J’erre souvent parmi des amis découragés ou inquiets de ce qu’ils voient autour d’eux. Je me rends compte qu’il est nécessaire de réconforter de nombreuses bonnes personnes qui se sentent vraiment préoccupées par ce qui se passe, découragées par l’action d’un certain gouvernement, le commentaire d’un politicien, les données sur un certain problème, l’indifférence apparemment générale envers cet autre, les conflits incompréhensibles, etc.
Nous sommes bien conscients de l’énorme différence entre les problèmes et la perception des problèmes. L’exemple classique est celui des étrangers : il n’y a pas d’invasion, mais beaucoup de gens continuent à se sentir envahis. Les vols diminuent, mais les gens ne se sentent pas en sécurité.
Les médias jouent un rôle assez important dans cette question de perception, en donnant infiniment plus d’espace à ce qui est mauvais qu’à ce qui est bon. « Un arbre qui tombe fait plus de bruit qu’une forêt qui pousse ».
En même temps, il y a quelque chose que chacun d’entre nous peut faire pour éviter de s’impliquer dans le climat catastrophique qui prévaut dans la plupart des cas. C’est une chose extrêmement simple : n’y croyez pas.
« Inutile et malveillante prophétie que celle qui annonce l’hécatombe du monde. J’affirme non seulement que l’être humain devra continuer à vivre, mais aussi qu’il grandira sans limite. Et je dis aussi que ceux qui nient la vie désirent
voler tout espoir, cœur palpitant de l’acte humain. »
Cette phrase de Silo dans Humaniser la Terre me semble très opportune pour s’opposer à un état mental généré par ceux qui comptent sur la paralysie des bonnes personnes. Ils répètent avec obsession la prophétie de la catastrophe pour décourager toutes les personnes et organisations qui veulent vraiment changer le monde ; contester cette prophétie ne signifie pas ne pas réaliser que certains éléments du danger peuvent même remettre en cause l’existence de l’espèce humaine (et de nombreuses autres) sur cette planète. Mais ce n’est certainement pas le découragement qui peut nous faire affronter la situation de manière adéquate ; ce dont nous avons besoin, c’est de lucidité, de détermination et d’intelligence pour trouver les nouvelles solutions dont nous avons besoin. Poursuivant avec le le poète Silo : « Tu n’es pas un bolide
qui tombe, mais une brillante flèche qui vole vers les cieux. »

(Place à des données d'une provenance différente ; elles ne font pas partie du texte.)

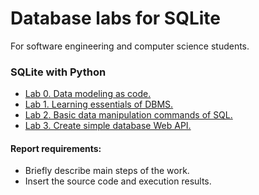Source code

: # Database labs for SQLite

For software engineering and computer science students.

### SQLite with Python

- [Lab 0. Data modeling as code.](https://github.com/andriikopp/sqlite-labs/tree/main/python#lab-0-data-modeling-as-code)
- [Lab 1. Learning essentials of DBMS.](https://github.com/andriikopp/sqlite-labs/tree/main/python#lab-1-learning-essentials-of-dbms)
- [Lab 2. Basic data manipulation commands of SQL.](https://github.com/andriikopp/sqlite-labs/tree/main/python#lab-2-basic-data-manipulation-commands-of-sql)
- [Lab 3. Create simple database Web API.](https://github.com/andriikopp/sqlite-labs/tree/main/python#lab-3-create-simple-database-web-api)

#### Report requirements:

- Briefly describe main steps of the work.
- Insert the source code and execution results.
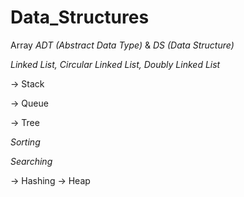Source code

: # Data_Structures
Array
_ADT (Abstract Data Type)_ 
&
_DS (Data Structure)_


_Linked List, Circular Linked List, Doubly Linked List_


-> Stack

-> Queue

-> Tree

_Sorting_

_Searching_

-> Hashing
-> Heap

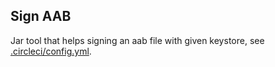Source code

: ## Sign AAB
Jar tool that helps signing an aab file with given keystore, see [.circleci/config.yml](#.circleci/config.yml).
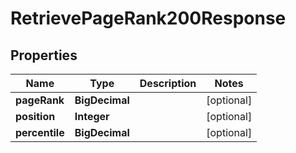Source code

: 

# RetrievePageRank200Response


## Properties

| Name | Type | Description | Notes |
|------------ | ------------- | ------------- | -------------|
|**pageRank** | **BigDecimal** |  |  [optional] |
|**position** | **Integer** |  |  [optional] |
|**percentile** | **BigDecimal** |  |  [optional] |



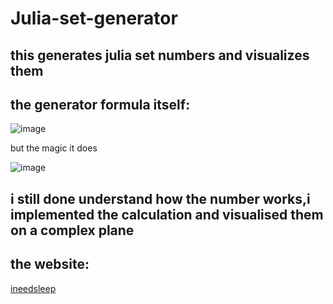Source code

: # Julia-set-generator
this generates julia set numbers and visualizes them
---
## the generator formula itself:
![image](https://github.com/user-attachments/assets/2d57eefd-1cbc-4f00-847a-9d99ceedf80d)

but the magic it does

![image](https://github.com/user-attachments/assets/edb26b74-6e3c-41a4-a95e-093fbe688b5b)

i still done understand how the number works,i implemented the calculation and visualised them on a complex plane
---
## the website:
[ineedsleep](https://blue-clouds4.github.io/Julia-set-generator/)
<br>

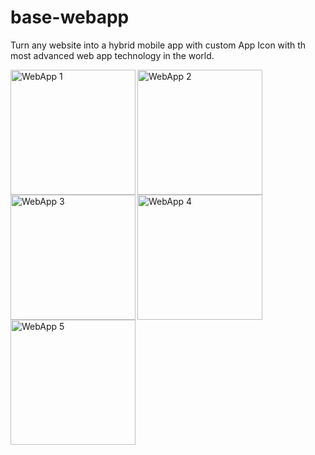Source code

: # base-webapp
Turn any website into a hybrid mobile app with custom App Icon with th  most advanced web app technology in the world.

<img src="https://base.basepages.com/3rdparty/webapp/webapp-1.png" alt="WebApp 1" width="200" align="left" />
<img src="https://base.basepages.com/3rdparty/webapp/webapp-2.png" alt="WebApp 2" width="200" align="left"/>
<img src="https://base.basepages.com/3rdparty/webapp/webapp-3.png" alt="WebApp 3" width="200" align="left"/>
<img src="https://base.basepages.com/3rdparty/webapp/webapp-4.png" alt="WebApp 4" width="200" align="left"/>
<img src="https://base.basepages.com/3rdparty/webapp/webapp-5.png" alt="WebApp 5" width="200" align="left" />
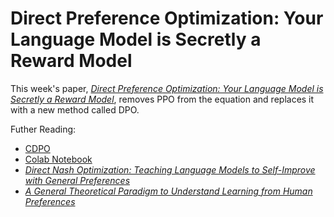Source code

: # Direct Preference Optimization: Your Language Model is Secretly a Reward Model

This week's paper, [*Direct Preference Optimization: Your Language Model is Secretly a Reward Model*](https://arxiv.org/abs/2305.18290), removes PPO from the equation and replaces it with a new method called DPO.

Futher Reading:
- [CDPO](https://ericmitchell.ai/cdpo.pdf)
- [Colab Notebook](https://colab.research.google.com/drive/1dLFQArmmXGVRVclyenAFxnzQG64M_V7s?usp=sharing)
- [*Direct Nash Optimization: Teaching Language Models to Self-Improve with General Preferences*](https://arxiv.org/abs/2404.03715)
- [*A General Theoretical Paradigm to Understand Learning from Human Preferences*](https://arxiv.org/abs/2310.12036)

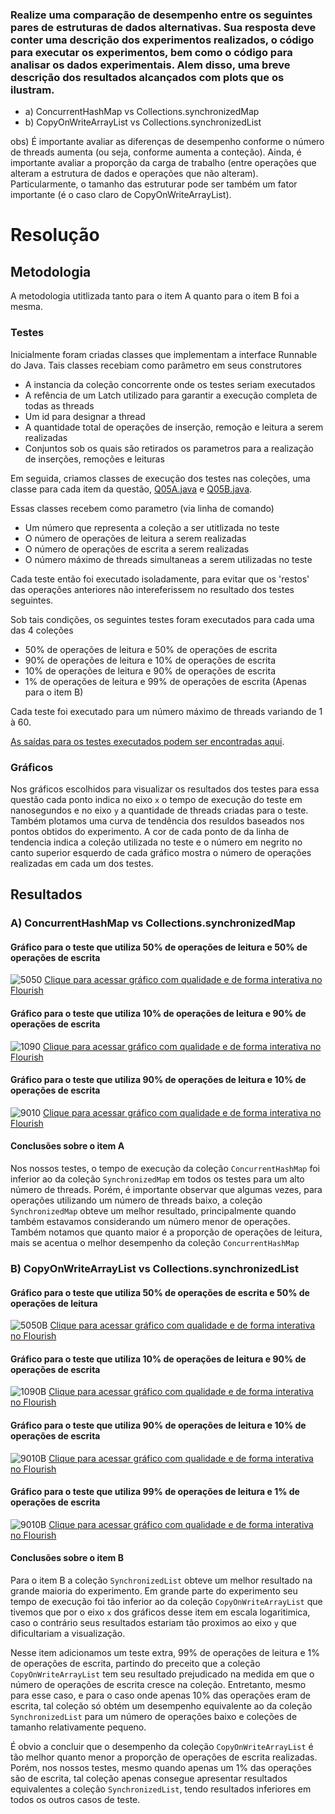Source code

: 

### Realize uma comparação de desempenho entre os seguintes pares de estruturas de dados alternativas. Sua resposta deve conter uma descrição dos experimentos realizados, o código para executar os experimentos, bem como o código para analisar os dados experimentais. Alem disso, uma breve descrição dos resultados alcançados com plots que os ilustram.

 * a) ConcurrentHashMap vs Collections.synchronizedMap
 * b) CopyOnWriteArrayList vs Collections.synchronizedList

obs) É importante avaliar as diferenças de desempenho conforme o número de threads aumenta (ou seja, conforme aumenta a conteção). Ainda, é importante avaliar a proporção da carga de trabalho (entre operações que alteram a estrutura de dados e operações que não alteram). Particularmente, o tamanho das estruturar pode ser também um fator importante (é o caso claro de CopyOnWriteArrayList).

# Resolução

## Metodologia

A metodologia utitlizada tanto para o item A quanto para o item B foi a mesma.

### Testes

Inicialmente foram criadas classes que implementam a interface Runnable do Java. Tais classes recebiam como parâmetro em seus construtores
* A instancia da coleção concorrente onde os testes seriam executados
* A refência de um Latch utilizado para garantir a execução completa de todas as threads
* Um id para designar a thread
* A quantidade total de operações de inserção, remoção e leitura a serem realizadas
* Conjuntos sob os quais são retirados os parametros para a realização de inserções, remoções e leituras

Em seguida, criamos classes de execução dos testes nas coleções, uma classe para cada item da questão, [Q05A.java](./Q05A.java) e [Q05B.java](./Q05B.java).

Essas classes recebem como parametro (via linha de comando)
* Um número que representa a coleção a ser utitlizada no teste
* O número de operações de leitura a serem realizadas
* O número de operações de escrita a serem realizadas
* O número máximo de threads simultaneas a serem utilizadas no teste

Cada teste então foi executado isoladamente, para evitar que os 'restos' das operações anteriores não intereferissem no resultado dos testes seguintes.

Sob tais condições, os seguintes testes foram executados para cada uma das 4 coleções
* 50% de operações de leitura e 50% de operações de escrita
* 90% de operações de leitura e 10% de operações de escrita
* 10% de operações de leitura e 90% de operações de escrita
* 1% de operações de leitura e 99% de operações de escrita (Apenas para o item B)

Cada teste foi executado para um número máximo de threads variando de 1 à 60.

[As saídas para os testes executados podem ser encontradas aqui](./outputs).

### Gráficos

Nos gráficos escolhidos para visualizar os resultados dos testes para essa questão cada ponto indica no eixo `x` o tempo de execução do teste em nanosegundos e no eixo `y` a quantidade de threads criadas para o teste. Também plotamos uma curva de tendência dos resuldos baseados nos pontos obtidos do experimento. A cor de cada ponto de da linha de tendencia indica a coleção utilizada no teste e o número em negrito no canto superior esquerdo de cada gráfico mostra o número de operações realizadas em cada um dos testes.

## Resultados

### A) ConcurrentHashMap vs Collections.synchronizedMap

#### Gráfico para o teste que utiliza 50% de operações de leitura e 50% de operações de escrita

![5050](https://raw.githubusercontent.com/dalesEwerton/PC-Lista1/master/assets/img/ConcurrentHashMap%20vs%20SynchronizeMap%2050%25R%2050%25W.png?token=AE7ADSC476FEFD6BPXICO5S47GLMG)
[Clique para acessar gráfico com qualidade e de forma interativa no Flourish](https://public.flourish.studio/visualisation/394146/)

#### Gráfico para o teste que utiliza 10% de operações de leitura e 90% de operações de escrita

![1090](https://raw.githubusercontent.com/dalesEwerton/PC-Lista1/master/assets/img/ConcurrentHashMap%20vs%20SynchronizeMap%2010%25R%2090%25W%20.png?token=AE7ADSDIQJXIFMXFN4D3CP247GLKK)
[Clique para acessar gráfico com qualidade e de forma interativa no Flourish](https://public.flourish.studio/visualisation/394174/)

#### Gráfico para o teste que utiliza 90% de operações de leitura e 10% de operações de escrita

![9010](https://raw.githubusercontent.com/dalesEwerton/PC-Lista1/master/assets/img/ConcurrentHashMap%20vs%20SynchronizeMap%2090%25R%2010%25W%20.png?token=AE7ADSB2V6DTLSDINTVKFQ247GLOC)
[Clique para acessar gráfico com qualidade e de forma interativa no Flourish](https://public.flourish.studio/visualisation/394177/)

#### Conclusões sobre o item A

Nos nossos testes, o tempo de execução da coleção `ConcurrentHashMap` foi inferior ao  da coleção `SynchronizedMap` em todos os testes para um alto número de threads. Porém, é importante observar que algumas vezes, para operações utilizando um número de threads baixo, a coleção `SynchronizedMap` obteve um melhor resultado, principalmente quando também estavamos considerando um número menor de operações.
Também notamos que quanto maior é a proporção de operações de leitura, mais se acentua o melhor desempenho da coleção `ConcurrentHashMap`

###  B) CopyOnWriteArrayList vs Collections.synchronizedList

#### Gráfico para o teste que utiliza 50% de operações de escrita e 50% de operações de leitura
![5050B](https://raw.githubusercontent.com/dalesEwerton/PC-Lista1/master/assets/img/CopyOnWriteArrayList%20vs%20SynchronizeList%2050%25R%2050%25W%20.png?token=AE7ADSBAD3EI4CIORQWISVC47RKQG)
[Clique para acessar gráfico com qualidade e de forma interativa no Flourish](https://public.flourish.studio/visualisation/397240/)

#### Gráfico para o teste que utiliza 10% de operações de leitura e 90% de operações de escrita
![1090B](https://raw.githubusercontent.com/dalesEwerton/PC-Lista1/master/assets/img/CopyOnWriteArrayList%20vs%20SynchronizeList%2010%25R%2090%25W%20.png?token=AE7ADSFYOGMZKM4MFN3YW6S47RKW6)
[Clique para acessar gráfico com qualidade e de forma interativa no Flourish](https://public.flourish.studio/visualisation/397241/)

#### Gráfico para o teste que utiliza 90% de operações de leitura e 10% de operações de escrita
![9010B](https://raw.githubusercontent.com/dalesEwerton/PC-Lista1/master/assets/img/CopyOnWriteArrayList%20vs%20SynchronizeList%2090%25R%2010%25W%20.png?token=AE7ADSCPIBZNDU6X42UH3BC47RKZQ)
[Clique para acessar gráfico com qualidade e de forma interativa no Flourish](https://public.flourish.studio/visualisation/397242/)

#### Gráfico para o teste que utiliza 99% de operações de leitura e 1% de operações de escrita
![9010B](https://raw.githubusercontent.com/dalesEwerton/PC-Lista1/master/assets/img/CopyOnWriteArrayList%20vs%20SynchronizeList%2099%25R%201%25W%20.png?token=AE7ADSCSO4HD7MFWRVKTN4K47RK4O)
[Clique para acessar gráfico com qualidade e de forma interativa no Flourish](https://public.flourish.studio/visualisation/397243/)

#### Conclusões sobre o item B

Para o item B a coleção `SynchronizedList` obteve um melhor resultado na grande maioria do experimento. Em grande parte do experimento seu tempo de execução foi tão inferior ao da coleção `CopyOnWriteArrayList` que tivemos que por o eixo `x` dos gráficos desse item em escala logaritimica, caso o contrário seus resultados estariam tão proximos ao eixo `y` que dificultariam a visualização.

Nesse item adicionamos um teste extra, 99% de operações de leitura e 1% de operações de escrita, partindo do preceito que a coleção `CopyOnWriteArrayList` tem seu resultado prejudicado na medida em que o número de operações de escrita cresce na coleção. Entretanto, mesmo para esse caso, e para o caso onde apenas 10% das operações eram de escrita, tal coleção só obtém um desempenho equivalente ao da coleção `SynchronizedList` para um número de operações baixo e coleções de tamanho relativamente pequeno.

É obvio a concluir que o desempenho da coleção `CopyOnWriteArrayList` é tão melhor quanto menor a proporção de operações de escrita realizadas. Porém, nos nossos testes, mesmo quando apenas um 1% das operações são de escrita, tal coleção apenas consegue apresentar resultados equivalentes a coleção `SynchronizedList`, tendo resultados inferiores em todos os outros casos de teste.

Si je dois faire une analyse du moment présent, je vois plutôt la chute spectaculaire de l’ancien monde, produit de la morale, des modes de production, et des facteurs tels que l’autoritarisme, l’exploitation, la violence, la division en classes, l’arrogance occidentale, le machisme et le paternalisme, le racisme, la peur du différent, etc. Cet ancien monde est en train de disparaître et, dans son effondrement, il donne des coups à droite et à gauche comme un monstre mythologique avant de s’écrouler. Cet effondrement est absolument nécessaire, bien que tragique, pour que le nouveau monde se manifeste. Pour cet effondrement, oui, il faut se préparer, mais ne pas se décourager.
A côté de l’ancien, je vois déjà un Nouveau Monde : circulaire, nonviolent, affectueux, inclusif, solidaire, curieux et amoureux de la diversité, léger mais résolu, spirituel mais pas dogmatique ; c’est un monde nouveau et comme tout être nouveau, il est petit, fragile, incertain, mais ses yeux lumineux dansent vers le futur.
Nous, les petites parties de ce nouveau monde, devons nous soutenir les unes les autres, venir réciproquement au secours quand nous perdrons notre chemin et quand nous le retrouverons nous devons aller de toute urgence au secours de ceux qui sont perdus, parce qu’ils croient au monde mental dans lequel certains puissants veulent nous faire croire et cette croyance nie tout espoir et ouvre les portes des abîmes.
Il m’arrive, dans la mesure du possible, d’apporter réconfort, information, consolation et encouragement à ceux qui sont à ma portée. Une œuvre invisible, mais extrêmement nécessaire. Parfois, il faut 5 minutes pour ramener une personne à la raison, parfois un simple geste affectueux peut suffire à faire comprendre à une autre personne qu’elle n’est pas seule.
Et ce tissage de réseaux, comme notre média-activiste, est un pas fondamental vers la clarification et l’information, des actions d’autant plus nécessaires dans ce moment historique de confusion.
Merci donc à ceux qui font les choses de façon désintéressée. Merci à ceux qui éclairent le chemin. Merci à ceux qui apportent de nouvelles idées, propositions, actions. Merci à ceux qui construisent avec les yeux tournés vers l’avenir.